**Problem details**: Transcribe all the records exactly and omit any images they hold.

**Data provided**:

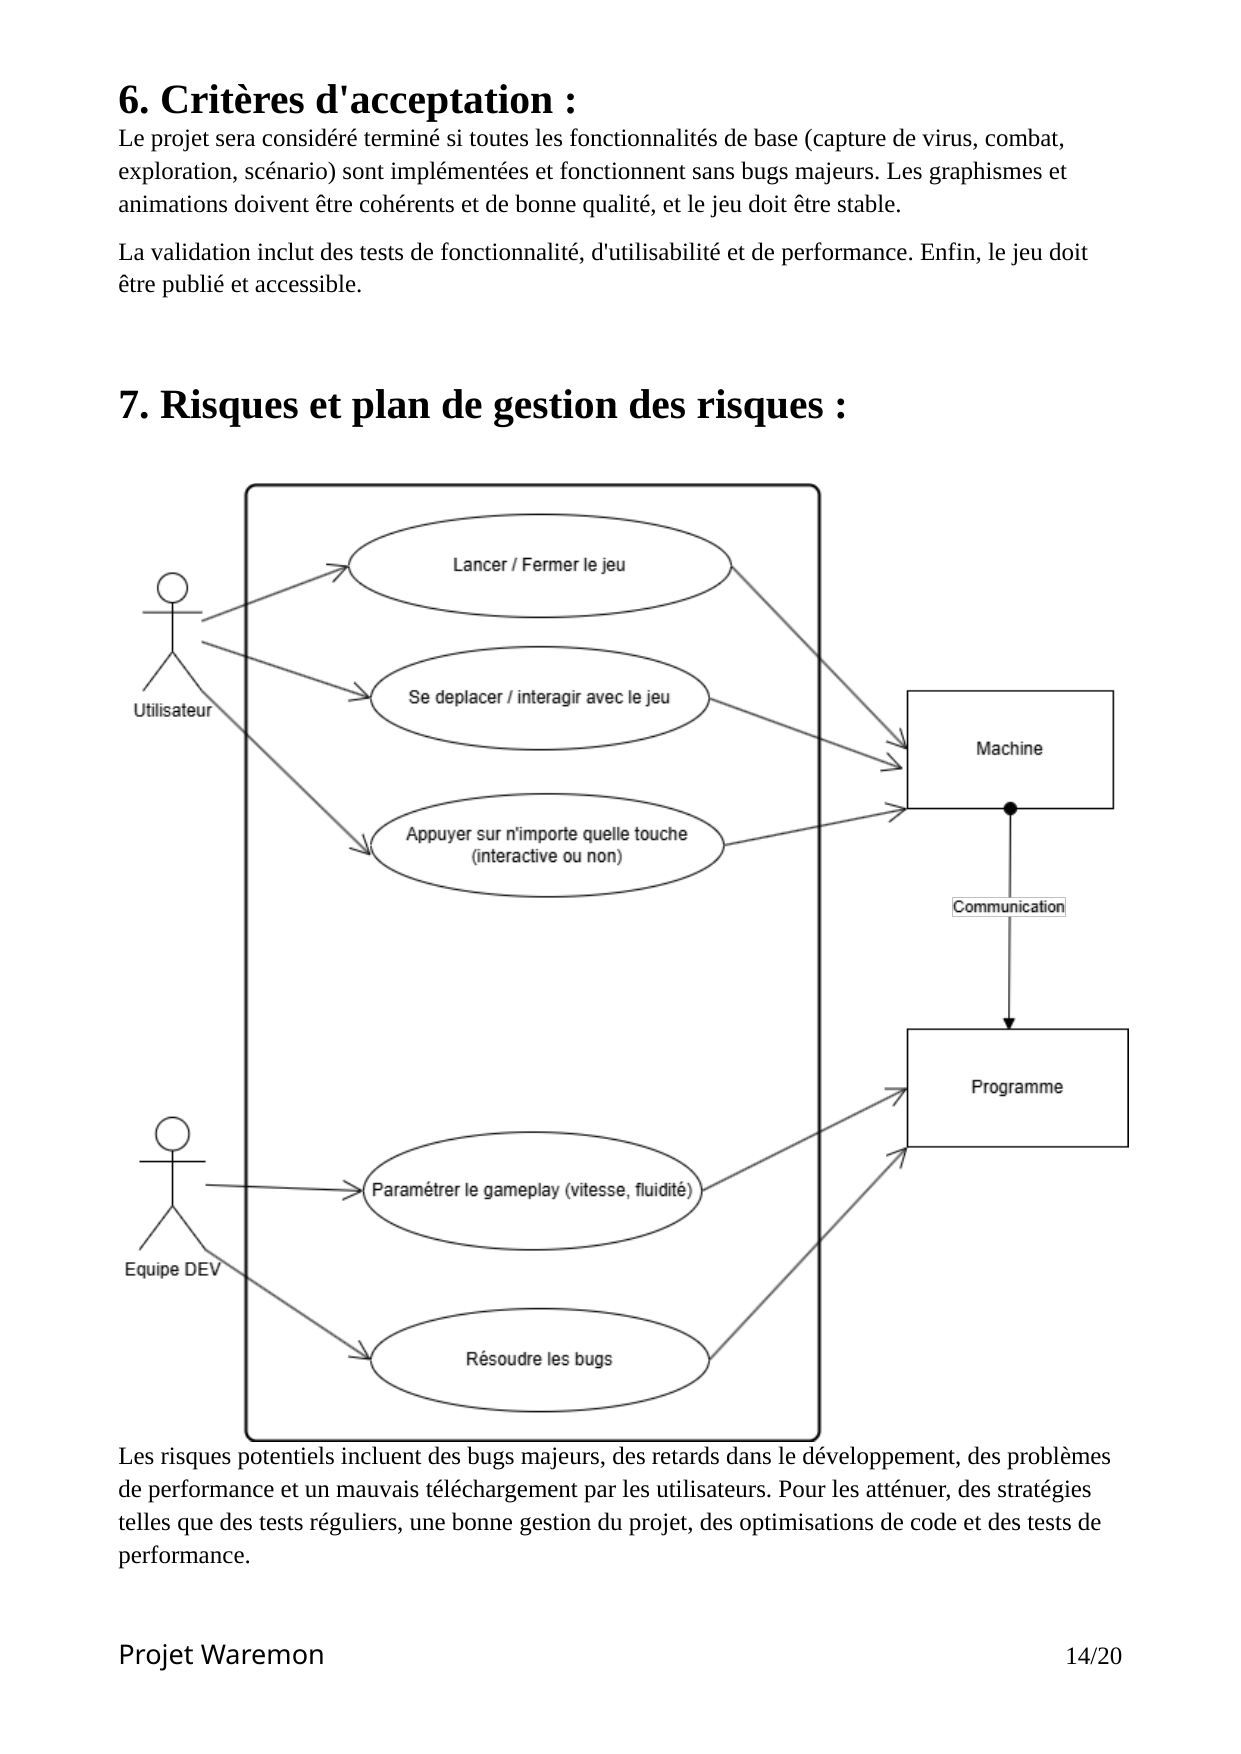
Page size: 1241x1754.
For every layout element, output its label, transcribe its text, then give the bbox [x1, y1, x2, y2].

text La validation inclut des tests de fonctionnalité, d'utilisabilité et de performance. Enfin, le jeu doit être publié et accessible. [118, 237, 1122, 298]
subtitle 6. Critères d'acceptation : [118, 75, 1122, 123]
text Les risques potentiels incluent des bugs majeurs, des retards dans le développement, des problèmes de performance et un mauvais téléchargement par les utilisateurs. Pour les atténuer, des stratégies telles que des tests réguliers, une bonne gestion du projet, des optimisations de code et des tests de performance. [118, 475, 1122, 1569]
picture [125, 483, 1129, 1442]
text Le projet sera considéré terminé si toutes les fonctionnalités de base (capture de virus, combat, exploration, scénario) sont implémentées et fonctionnent sans bugs majeurs. Les graphismes et animations doivent être cohérents et de bonne qualité, et le jeu doit être stable. [118, 123, 1122, 218]
subtitle 7. Risques et plan de gestion des risques : [118, 379, 1122, 427]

**Reply**:
Page size: 1241x1754.
For every layout element, output its label, transcribe its text, then give the bbox [x1, y1, x2, y2].

text La validation inclut des tests de fonctionnalité, d'utilisabilité et de performance. Enfin, le jeu doit être publié et accessible. [118, 237, 1122, 298]
subtitle 6. Critères d'acceptation : [118, 75, 1122, 123]
text Les risques potentiels incluent des bugs majeurs, des retards dans le développement, des problèmes de performance et un mauvais téléchargement par les utilisateurs. Pour les atténuer, des stratégies telles que des tests réguliers, une bonne gestion du projet, des optimisations de code et des tests de performance. [118, 475, 1122, 1569]
picture [125, 483, 1129, 1442]
text Le projet sera considéré terminé si toutes les fonctionnalités de base (capture de virus, combat, exploration, scénario) sont implémentées et fonctionnent sans bugs majeurs. Les graphismes et animations doivent être cohérents et de bonne qualité, et le jeu doit être stable. [118, 123, 1122, 218]
subtitle 7. Risques et plan de gestion des risques : [118, 379, 1122, 427]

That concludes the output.